NovelToon NovelToon
The Marriage Of Moon And Dew

The Marriage Of Moon And Dew

Status: sedang berlangsung
Genre:Romantis / Nikahmuda / Crazy Rich/Konglomerat / Cinta Paksa / Cinta Seiring Waktu / Dijodohkan Orang Tua
Popularitas:4.4k
Nilai: 5
Nama Author: dzataasabrn

Terlahir dari orang tua yang membenci dirinya sejak kecil, Embun Sanubari tumbuh menjadi laki-laki yang pendiam. Di balik sifat lembut dan wajah tampannya, tersimpan begitu banyak rasa sakit di hatinya.

Ia tak pernah bisa mengambil pilihannya sendiri sepanjang hidup lantaran belenggu sang ayah. Hingga saat ia memasuki usia dewasa, sang ayah menjodohkannya dengan gadis yang tak pernah ia temui sebelumnya.

Ia tak akan pernah menyangka bahwa Rembulan Saraswati Sanasesa, istrinya yang angkuh dan misterius itu akan memberikan begitu banyak kejutan di sepanjang hidupnya. Embun Sanubari yang sebelumnya menjalani hidup layaknya boneka, mulai merasakan gelenyar perasaan aneh yang dinamakan cinta.

Karya ini diterbitkan atas izin NovelToon dzataasabrn, isi konten hanyalah pandangan pribadi pembuatnya, tidak mewakili NovelToon sendiri

Moon and Dew

Saras mengalungkan tangannya ke leher Sanu, mengusap lembut rambut bagian belakang suaminya itu dengan penuh perhatian sementara bibirnya masih bertaut dengan bibir Sanu.

Sanu mengeratkan pelukannya di pinggang Saras, ini adalah ciuman kedua mereka setelah ciuman yang mereka lakukan di hari pernikahan. Ia berusaha menyalurkan semua perasaan dan kekhawatirannya pada Saras, ia ingin Saras bisa merasakan betapa berartinya ia bagi Sanu dan betapa Sanu menyayanginya.

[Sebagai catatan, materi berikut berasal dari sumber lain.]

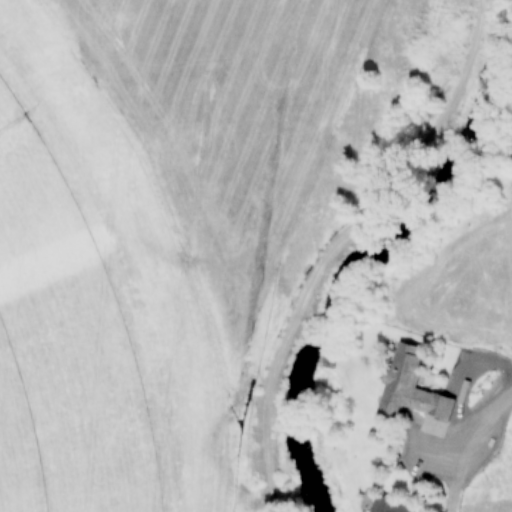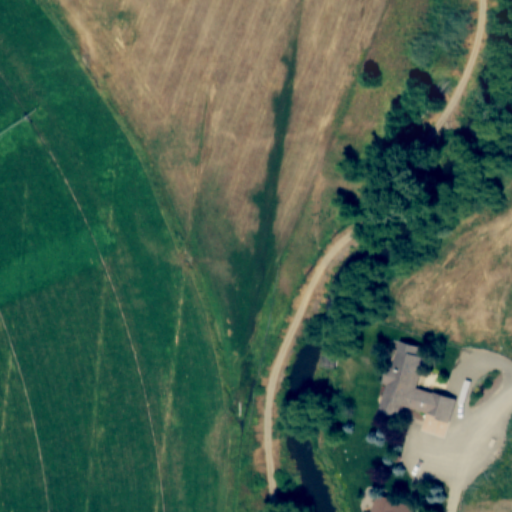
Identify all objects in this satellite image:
crop: (224, 130)
river: (380, 246)
crop: (92, 306)
building: (411, 388)
road: (466, 442)
building: (390, 506)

Saras tersenyum di tengah ciuman mereka lantaran menyadari betapa payahnya Sanu dalam berciuman. Saras melepaskan ciuman mereka dan memandang Sanu dengan tatapan sendu, sesuatu di dalam perutnya kini terasa sangat menggelitik bersamaan dengan detak jantung yang kian tak berirama.

"Kamu tentu pernah berciuman kan sebelumnua?" Saras tersenyum tipis seraya memperhatikan Sanu yang kini tengah berusaha mengatur napas, dadanya naik turun dengan bibir yang sedikit bengkak.

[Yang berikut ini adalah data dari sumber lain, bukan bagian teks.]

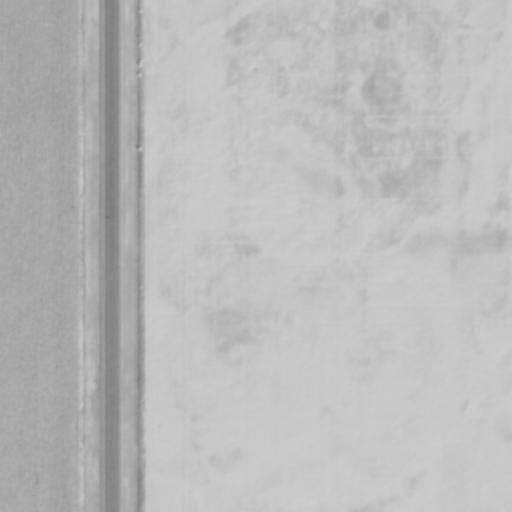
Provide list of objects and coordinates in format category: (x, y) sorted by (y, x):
road: (112, 256)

"Tentu saja pernah, kita kan berciuman di hari pernikahan kita."

Saras tertawa pelan, Sanu terlihat begitu menggemaskan dengan wajah bingungnya sekarang.

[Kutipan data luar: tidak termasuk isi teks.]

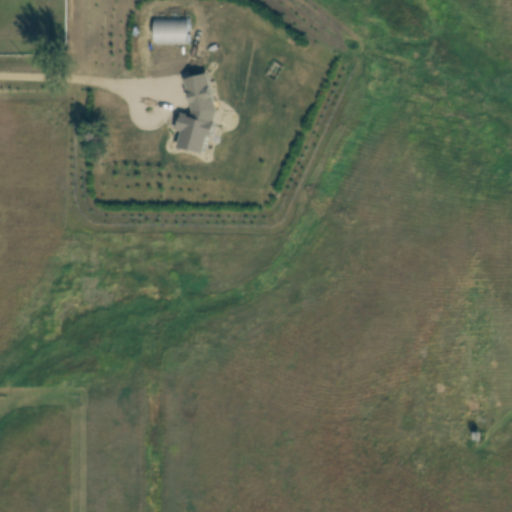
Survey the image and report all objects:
building: (173, 31)
road: (86, 74)
building: (201, 102)
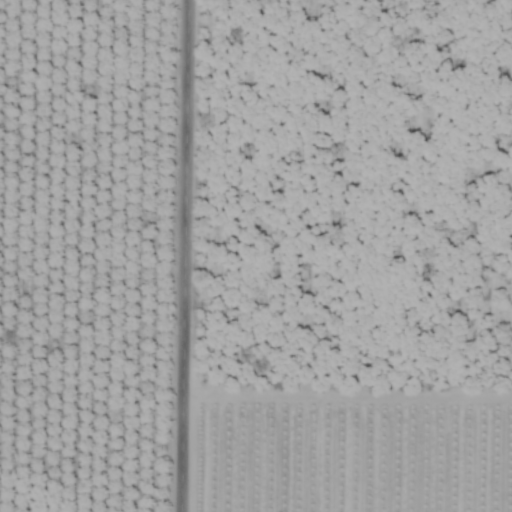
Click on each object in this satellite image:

"Maksudku dengan orang selain aku, tentu kamu pernah mencium orang lain sebelumnya kan?" Saras menelengkan kepalanya seraya menarik tangannya yang sejak tadi masih sibuk membelai rambut di belakang kepala Sanu.

Sanu membuang muka, ia terlihat malu.

Saras membelalak, ia menutup mulutnya dengan kedua tangan dan menggeleng tak percaya.

"Jadi ciuman pertamamu adalah denganku di hari pernikahan kita?"

Sanu mengangguk malu, ia benar-benar merasa cupu sekarang. "Bisakah kamu tidak memperjelasnya begitu?"

Saras tertawa melihat reaksi Sanu. Astaga, ia tidak mengira apa yang didengarnya itu adalah hal yang nyata. Mana mungkin masih ada cowok seperti dia di dunia ini, terlebih dengan seluruh harta dan kekuasaan yang orang tuanya miliki? Rasanya sangat sulit untuk mempercayainya. Tapi kali ini berbeda, reaksi Sanu begitu natural dan Saras yakin Sanu tidak berbohong. Lagipula, Saras bisa mengetahui bahwa Sanu jarang berciuman dari betapa payah dan kakunya ia di ciuman mereka barusan.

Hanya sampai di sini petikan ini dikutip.